Task prompt
Reproduce the data below, putting "APRIL" in place of "MÄRZ" everywhere it appears and leaving everything else unchanged. Omit the pictures from your answer.

═══

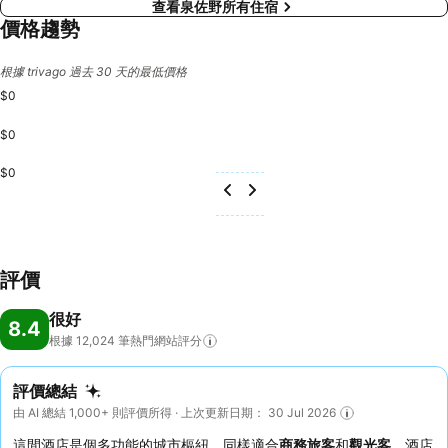
查看泉佐野所有住宿
價格趨勢
根據 trivago 過去 30 天的最低價格
$0
$0
$0
評價
很好
8.4
根據 12,024
筆熱門網站評分
評價總結
由 AI 總結 1,000+ 則評價所得 · 上次更新日期： 30 Jul 2026
這間酒店是個多功能的城市樞紐，同樣適合
商務旅客
和
觀光客
。酒店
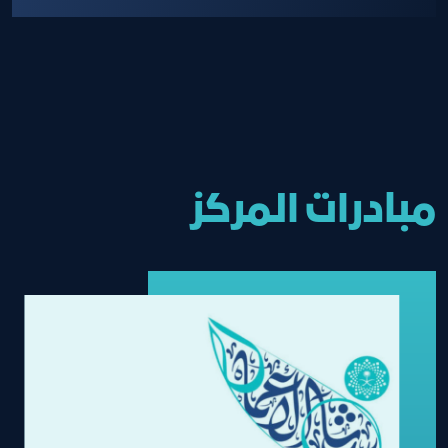
مبادرات المركز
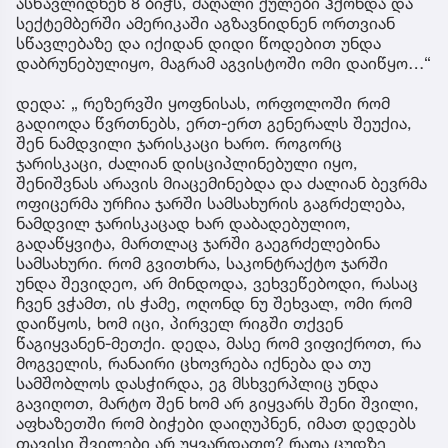
ასწავლიდნენ 8 ბიჭს, მაღალი ქულები ჰქონდა და
სექტემბერში ამერიკაში აგზავნიდნენ ორთვიან
სწავლებაზე და იქიდან დიდი წოდებით უნდა
დაბრუნებულიყო, მაგრამ აგვისტოში ომი დაიწყო…“
დედა: „ რეზერვში ყოფნისას, ორფოლოში რომ
გადიოდა წვრთნებს, ერთ-ერთ გენერალს შეუქია,
შენ ნამდვილი ჯარისკაცი ხარო. როგორც
ჯარისკაცი, ძალიან დისციპლინებული იყო,
შენიშვნას არავის მიაცემინებდა და ძალიან ბევრმა
ოფიცერმა ურჩია ჯარში სამსახურის გაგრძელება,
ნამდვილ ჯარისკაცად ხარ დაბადებულიო,
გადაწყვიტა, მართლაც ჯარში გაეგრძელებინა
სამსახური. რომ გვითხრა, საკონტრაქტო ჯარში
უნდა შევიდეო, არ მინდოდა, ვეხვეწებოდი, რასაც
ჩვენ ვჭამთ, ის ჭამე, ოღონდ ნუ შეხვალ, ომი რომ
დაიწყოს, ხომ იცი, პირველ რიგში თქვენ
წაგიყვანენ-მეთქი. დედა, მასე რომ ვიფიქროთ, რა
მოგველის, რანაირი ცხოვრება იქნება და თუ
სამშობლოს დასჭირდა, ეგ მსხვერპლიც უნდა
გავიღოთ, მარტო შენ ხომ არ გიყვარს შენი შვილი,
აფხაზეთში რომ ბიჭები დაიღუპნენ, იმათ დედებს
თავისი შვილები არ უყვარდათო? რაღა ცუდზე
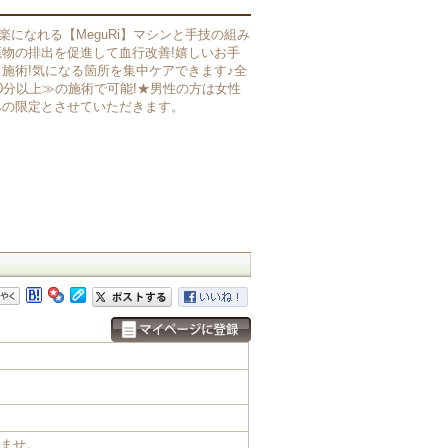
楽になれる【MeguRi】マシンと手技の組み
物の排出を促進して血行改善!嬉しいお手
施術!気になる箇所を集中ケアできます♪全
0分以上≫の施術で可能!★男性の方は女性
みの限定とさせていただきます。
いませ。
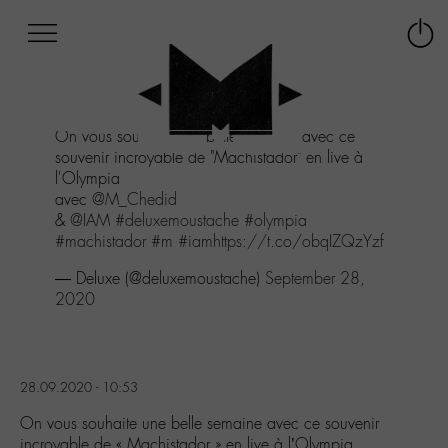
Afficher
Panneau de gestion des cookies
Labo
Connex
-
le
M-
menu
Aller
On vous souhaite une belle semaine avec ce
au
souvenir incroyable de "Machistador" en live à
menu
l'Olympia
Aller
avec
@M_Chedid
au
&
@IAM
#deluxemoustache
#olympia
contenu
#machistador
#m
#iam
https://t.co/obqIZQzYzf
Aller
à
— Deluxe (@deluxemoustache)
September 28,
la
2020
recherche
28.09.2020 - 10:53
On vous souhaite une belle semaine avec ce souvenir
incroyable de « Machistador » en live à l’Olympia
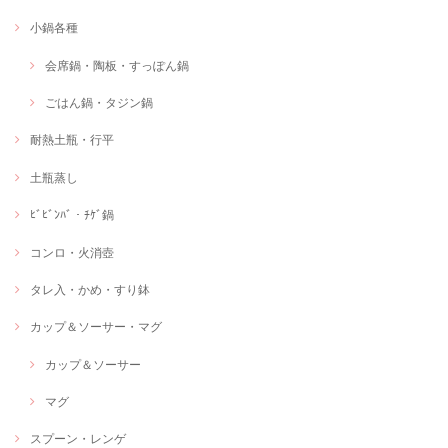
小鍋各種
会席鍋・陶板・すっぽん鍋
ごはん鍋・タジン鍋
耐熱土瓶・行平
土瓶蒸し
ﾋﾞﾋﾞﾝﾊﾞ・ﾁｹﾞ鍋
コンロ・火消壺
タレ入・かめ・すり鉢
カップ＆ソーサー・マグ
カップ＆ソーサー
マグ
スプーン・レンゲ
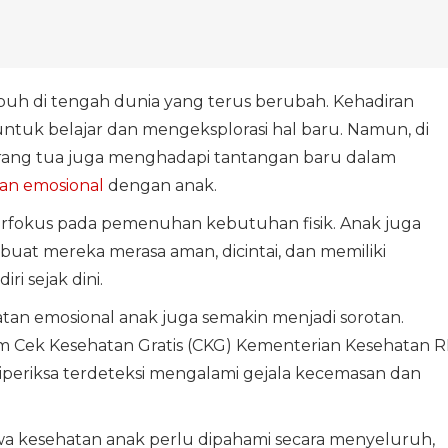
buh di tengah dunia yang terus berubah. Kehadiran
tuk belajar dan mengeksplorasi hal baru. Namun, di
orang tua juga menghadapi tantangan baru dalam
an emosional
dengan anak.
berfokus pada pemenuhan kebutuhan fisik. Anak juga
t mereka merasa aman, dicintai, dan memiliki
i sejak dini.
tan emosional anak juga semakin menjadi sorotan.
m Cek Kesehatan Gratis (CKG) Kementerian Kesehatan RI
 diperiksa terdeteksi mengalami gejala kecemasan dan
a kesehatan anak perlu dipahami secara menyeluruh,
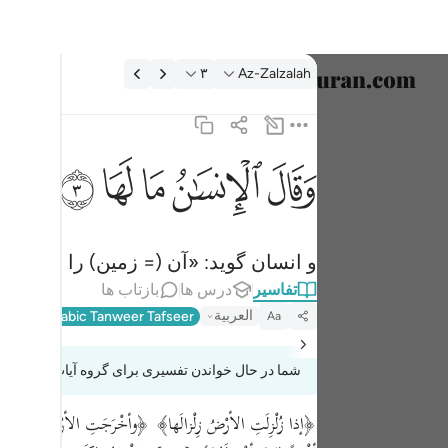
فسیر: Az-Zalzalah ۳:۹۹
۳
Az-Zalzalah
انتخاب ز
English
ﱾ
ﱿ
ﲀ
ﲁ
ﲂ
وقال الانسان ما لها ٣
العربية
وَقَالَ ٱلْإِنسَـٰنُ مَا لَهَا ٣
বাংলা
و انسان گوید: «آن (= زمین) را چه شد
فارسی
تفاسیر
درس ها
بازتاب ها
ançais
العربية
lalayn
Arabic Tanweer Tafseer
Aa
onesia
شما در حال خواندن تفسیری برای گروه آیات 99:1 تا 99:6
taliano
Dutch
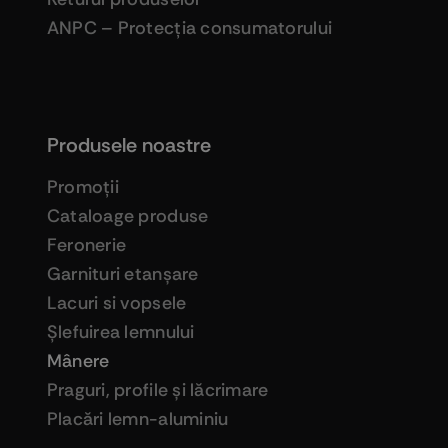
ANPC – Protecţia consumatorului
Produsele noastre
Promoţii
Cataloage produse
Feronerie
Garnituri etanşare
Lacuri si vopsele
Şlefuirea lemnului
Mânere
Praguri, profile şi lăcrimare
Placări lemn-aluminiu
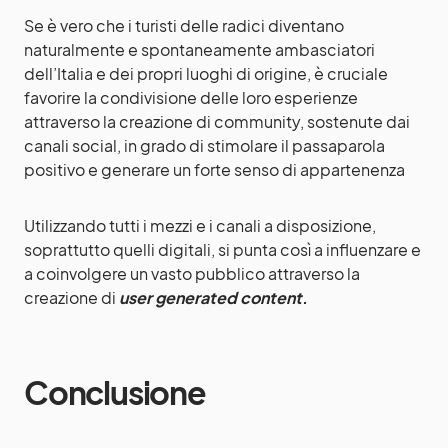
Se è vero che i turisti delle radici diventano
naturalmente e spontaneamente ambasciatori
dell’Italia e dei propri luoghi di origine, è cruciale
favorire la condivisione delle loro esperienze
attraverso la creazione di community, sostenute dai
canali social, in grado di stimolare il passaparola
positivo e generare un forte senso di appartenenza
Utilizzando tutti i mezzi e i canali a disposizione,
soprattutto quelli digitali, si punta così a influenzare e
a coinvolgere un vasto pubblico attraverso la
creazione di
user generated content
.
Conclusione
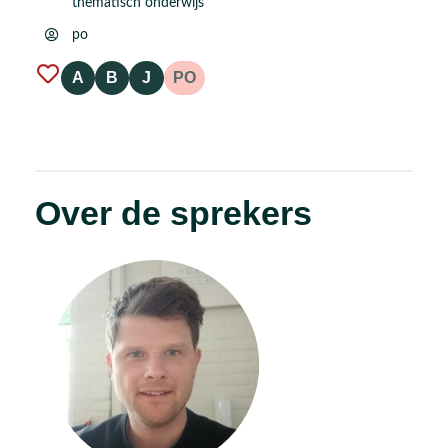
thematisch onderwijs
po
A
B
J
PO
Over de sprekers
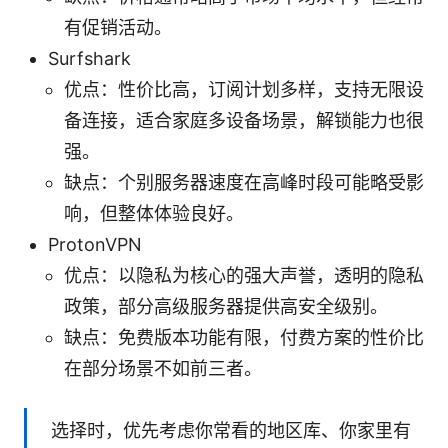
有促销活动。
Surfshark
优点：性价比高，订阅计划多样，支持无限设
备连接，适合家庭多设备场景，解锁能力也很
强。
缺点：个别服务器速度在高峰时段可能略受影
响，但整体体验良好。
ProtonVPN
优点：以隐私为核心的强大声誉，透明的隐私
政策，部分高级服务器提供高安全级别。
缺点：免费版本功能有限，付费方案的性价比
在部分场景不如前三者。
选择时，优先考虑你常看的地区库、你家里有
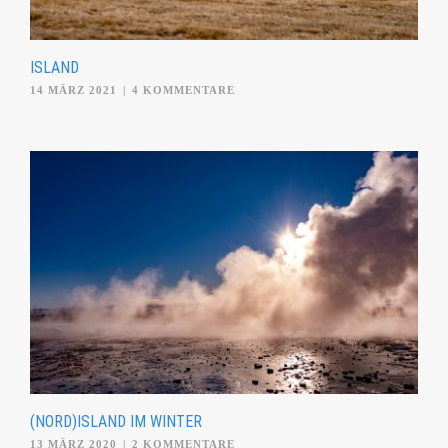
ISLAND
14 MÄRZ 2021
|
4 KOMMENTARE
(NORD)ISLAND IM WINTER
13 MÄRZ 2020
|
2 KOMMENTARE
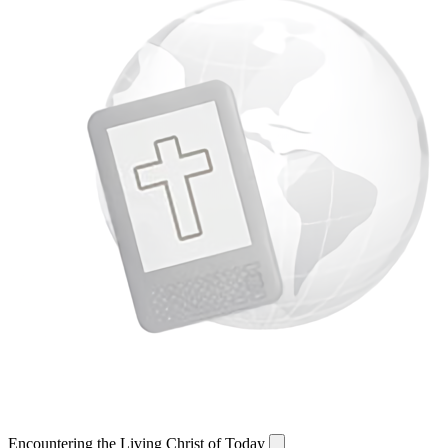
Encountering the Living Christ of Today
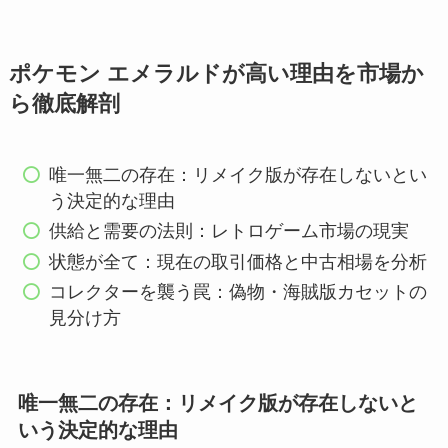
ポケモン エメラルドが高い理由を市場か
ら徹底解剖
唯一無二の存在：リメイク版が存在しないとい
う決定的な理由
供給と需要の法則：レトロゲーム市場の現実
状態が全て：現在の取引価格と中古相場を分析
コレクターを襲う罠：偽物・海賊版カセットの
見分け方
唯一無二の存在：リメイク版が存在しないと
いう決定的な理由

═══

Task response
查看泉佐野所有住宿
價格趨勢
根據 trivago 過去 30 天的最低價格
$0
$0
$0
評價
很好
8.4
根據 12,024
筆熱門網站評分
評價總結
由 AI 總結 1,000+ 則評價所得 · 上次更新日期： 30 Jul 2026
這間酒店是個多功能的城市樞紐，同樣適合
商務旅客
和
觀光客
。酒店
مبادرات المركز
ასწავლიდნენ 8 ბიჭს, მაღალი ქულები ჰქონდა და
სექტემბერში ამერიკაში აგზავნიდნენ ორთვიან
სწავლებაზე და იქიდან დიდი წოდებით უნდა
დაბრუნებულიყო, მაგრამ აგვისტოში ომი დაიწყო…“
დედა: „ რეზერვში ყოფნისას, ორფოლოში რომ
გადიოდა წვრთნებს, ერთ-ერთ გენერალს შეუქია,
შენ ნამდვილი ჯარისკაცი ხარო. როგორც
ჯარისკაცი, ძალიან დისციპლინებული იყო,
შენიშვნას არავის მიაცემინებდა და ძალიან ბევრმა
ოფიცერმა ურჩია ჯარში სამსახურის გაგრძელება,
ნამდვილ ჯარისკაცად ხარ დაბადებულიო,
გადაწყვიტა, მართლაც ჯარში გაეგრძელებინა
სამსახური. რომ გვითხრა, საკონტრაქტო ჯარში
უნდა შევიდეო, არ მინდოდა, ვეხვეწებოდი, რასაც
ჩვენ ვჭამთ, ის ჭამე, ოღონდ ნუ შეხვალ, ომი რომ
დაიწყოს, ხომ იცი, პირველ რიგში თქვენ
წაგიყვანენ-მეთქი. დედა, მასე რომ ვიფიქროთ, რა
მოგველის, რანაირი ცხოვრება იქნება და თუ
სამშობლოს დასჭირდა, ეგ მსხვერპლიც უნდა
გავიღოთ, მარტო შენ ხომ არ გიყვარს შენი შვილი,
აფხაზეთში რომ ბიჭები დაიღუპნენ, იმათ დედებს
თავისი შვილები არ უყვარდათო? რაღა ცუდზე
楽になれる【MeguRi】マシンと手技の組み
物の排出を促進して血行改善!嬉しいお手
施術!気になる箇所を集中ケアできます♪全
0分以上≫の施術で可能!★男性の方は女性
みの限定とさせていただきます。
いませ。
Afficher
Panneau de gestion des cookies
Labo
Connex
-
le
M-
menu
Aller
On vous souhaite une belle semaine avec ce
au
souvenir incroyable de "Machistador" en live à
menu
l'Olympia
Aller
avec
@M_Chedid
au
&
@IAM
#deluxemoustache
#olympia
contenu
#machistador
#m
#iam
https://t.co/obqIZQzYzf
Aller
à
— Deluxe (@deluxemoustache)
September 28,
la
2020
recherche
28.09.2020 - 10:53
On vous souhaite une belle semaine avec ce souvenir
incroyable de « Machistador » en live à l’Olympia
小鍋各種
会席鍋・陶板・すっぽん鍋
ごはん鍋・タジン鍋
耐熱土瓶・行平
土瓶蒸し
ﾋﾞﾋﾞﾝﾊﾞ・ﾁｹﾞ鍋
コンロ・火消壺
タレ入・かめ・すり鉢
カップ＆ソーサー・マグ
カップ＆ソーサー
マグ
スプーン・レンゲ
buh di tengah dunia yang terus berubah. Kehadiran
tuk belajar dan mengeksplorasi hal baru. Namun, di
orang tua juga menghadapi tantangan baru dalam
an emosional
dengan anak.
berfokus pada pemenuhan kebutuhan fisik. Anak juga
t mereka merasa aman, dicintai, dan memiliki
i sejak dini.
tan emosional anak juga semakin menjadi sorotan.
m Cek Kesehatan Gratis (CKG) Kementerian Kesehatan RI
 diperiksa terdeteksi mengalami gejala kecemasan dan
a kesehatan anak perlu dipahami secara menyeluruh,
فسیر: Az-Zalzalah ۳:۹۹
۳
Az-Zalzalah
انتخاب ز
English
ﱾ
ﱿ
ﲀ
ﲁ
ﲂ
وقال الانسان ما لها ٣
العربية
وَقَالَ ٱلْإِنسَـٰنُ مَا لَهَا ٣
বাংলা
و انسان گوید: «آن (= زمین) را چه شد
فارسی
تفاسیر
درس ها
بازتاب ها
ançais
العربية
lalayn
Arabic Tanweer Tafseer
Aa
onesia
شما در حال خواندن تفسیری برای گروه آیات 99:1 تا 99:6
taliano
Dutch
ANPC – Protecţia consumatorului
Produsele noastre
Promoţii
Cataloage produse
Feronerie
Garnituri etanşare
Lacuri si vopsele
Şlefuirea lemnului
Mânere
Praguri, profile şi lăcrimare
Placări lemn-aluminiu
Se è vero che i turisti delle radici diventano
naturalmente e spontaneamente ambasciatori
dell’Italia e dei propri luoghi di origine, è cruciale
favorire la condivisione delle loro esperienze
attraverso la creazione di community, sostenute dai
canali social, in grado di stimolare il passaparola
positivo e generare un forte senso di appartenenza
Utilizzando tutti i mezzi e i canali a disposizione,
soprattutto quelli digitali, si punta così a influenzare e
a coinvolgere un vasto pubblico attraverso la
creazione di
user generated content
.
Conclusione
thematisch onderwijs
po
A
B
J
PO
Over de sprekers
有促销活动。
Surfshark
优点：性价比高，订阅计划多样，支持无限设
备连接，适合家庭多设备场景，解锁能力也很
强。
缺点：个别服务器速度在高峰时段可能略受影
响，但整体体验良好。
ProtonVPN
优点：以隐私为核心的强大声誉，透明的隐私
政策，部分高级服务器提供高安全级别。
缺点：免费版本功能有限，付费方案的性价比
在部分场景不如前三者。
选择时，优先考虑你常看的地区库、你家里有
ISLAND
14 APRIL 2021
|
4 KOMMENTARE
(NORD)ISLAND IM WINTER
13 APRIL 2020
|
2 KOMMENTARE
Encountering the Living Christ of Today
ポケモン エメラルドが高い理由を市場か
ら徹底解剖
唯一無二の存在：リメイク版が存在しないとい
う決定的な理由
供給と需要の法則：レトロゲーム市場の現実
状態が全て：現在の取引価格と中古相場を分析
コレクターを襲う罠：偽物・海賊版カセットの
見分け方
唯一無二の存在：リメイク版が存在しないと
いう決定的な理由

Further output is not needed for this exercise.